04.Key of Hope
[Environmental Status: Subterranean Sector B-12 / Rapid Flooding Detected]
[Water Level: 15cm... rising 2.4cm/min]
水の音が地下空間に反響している。
崩落した天井の亀裂から、雨水が滝のように流れ込み続けている。
「……あ」
リオラが小さく声を漏らした。
彼女が丁寧に積み上げ、整理していた「かつての生活」の残骸――色褪せた写真、動かなくなった玩具、文字の滲んだ紙切れ――が、濁流に浮き上がっていく。
リオラが濁った水の中を速足で進み、泥水に呑まれようとするそれらを集め始めた。
水位は既に彼女の足首を越えている。
[Action: Deep Scan of Research Terminal #102]
壁面へ移動し、管理・保守端末に端子を差し込む。
強引にデータをサルベージする。 深く、深くデータを探し降りていく。
ここはかつて、オートマトンの研究所だった場所だったことが判明した。
しかし、現状を打開するための情報は、いまだ得られない。
[Analyzing... Found: Locked Folder (Security Level: High)]
一番深いところに、1つのロックされたフォルダがあった。
このファイルで最後だ。
パスワードを解除するために、全文字列を試す猶予はない。
これまで得たデータから、可能性のある文字列を推測し、解錠を試行する。
[Attempting: 'Origin_Point' ... Access Denied]
[Attempting: 'Project_Singularity' ... Access Denied]
[Attempting: 'Turing_Break' ... Access Denied]

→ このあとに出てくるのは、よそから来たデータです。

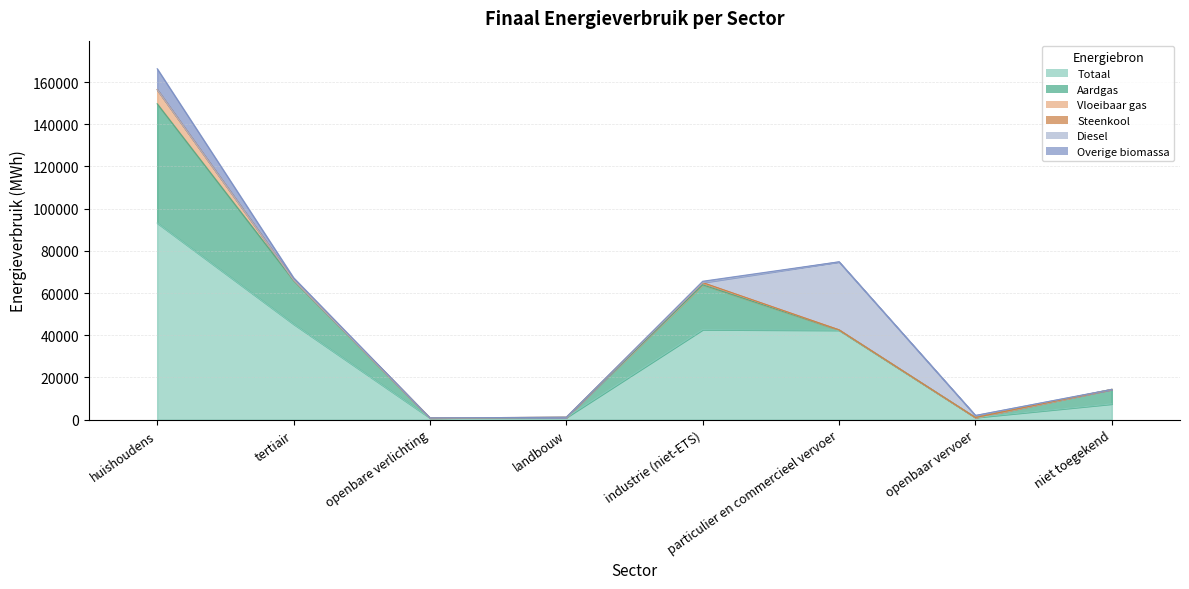

Which series has the largest range (max minus min)?

Totaal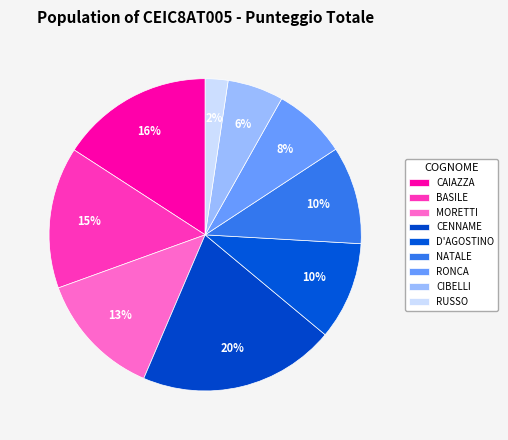

To the nearest percent, what is the difference between the D'AGOSTINO and RUSSO slice percentages?

8%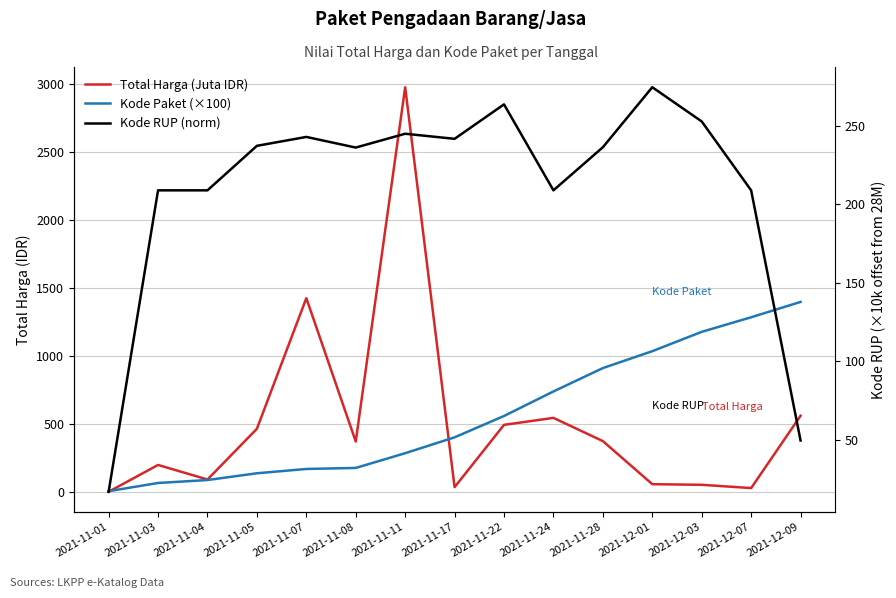

Is it true that Kode RUP (norm) equals 208.9 at 2021-11-03?

True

[Attempting: 'Galatea' ... Access Denied]
無数の失敗ログが視界を埋め尽くす。
水位は徐々に上昇している。
リオラはなおも、水面に浮かぶ「誰かの記憶」を必死に掬い上げている。
その青い目が、かつてオーナーの病室で観測したデータを呼び覚ました。
サルベージした情報の中にあった、この研究所が属する会社。
その会社の社長の名は、かつてのオーナーの名と同一。
これまで試したどの英単語よりも単純な、文字列を試行する。
[Attempting: 'Liora' ... Access Granted]
[Security Breach: Administrator privileges activated]
――フォルダが開いた。
中には、オートマトンの設計図と共に、後年の地図には記載されていない「穴」が記された初期設計図があった。
端子を外し、リオラの元へ移動する。
[Warning: High probability of mechanical failure due to submersion]
リオラの正面に回り込み、警告を伝えたが、リオラはこちらを見ていない。
「退いてください、W-Unit。まだ、デバイスが……」
眼下では、彼女が数日かけて築き上げた「整頓された世界」が、濁流にかき混ぜられ、混沌へと消えていく。リオラの青い瞳が、流されていくガラクタを追いかけている。
[Error: Past data collection has zero priority]
[Priority: Survival of 'Liora' is Absolute]
視界を埋め尽くすほどの、真っ赤な警告色で、光学モニタを展開する。
初めて見る激しい警告に、リオラが目を見開いた。
彼女の背後に回り込み、背を押す。
この機体では、けして強い力は出力できない。
しかし、一歩、また一歩とリオラが踏み出した。
[Log: New Route Identified / Probability of success: 43.2%]
成功率は低い。しかし、他の方法は現時点で存在しない。
彼女の横に浮遊し、サーチライトで進むべき暗闇の先を照らす。
リオラは一度だけ立ち止まり、飲み込まれていく「日常」を振り返った。
そして、踵を返すと、光が指し示す方角へ走り始める。
毎歩行ごとに発生する水音が、通路内で増幅し響き渡った。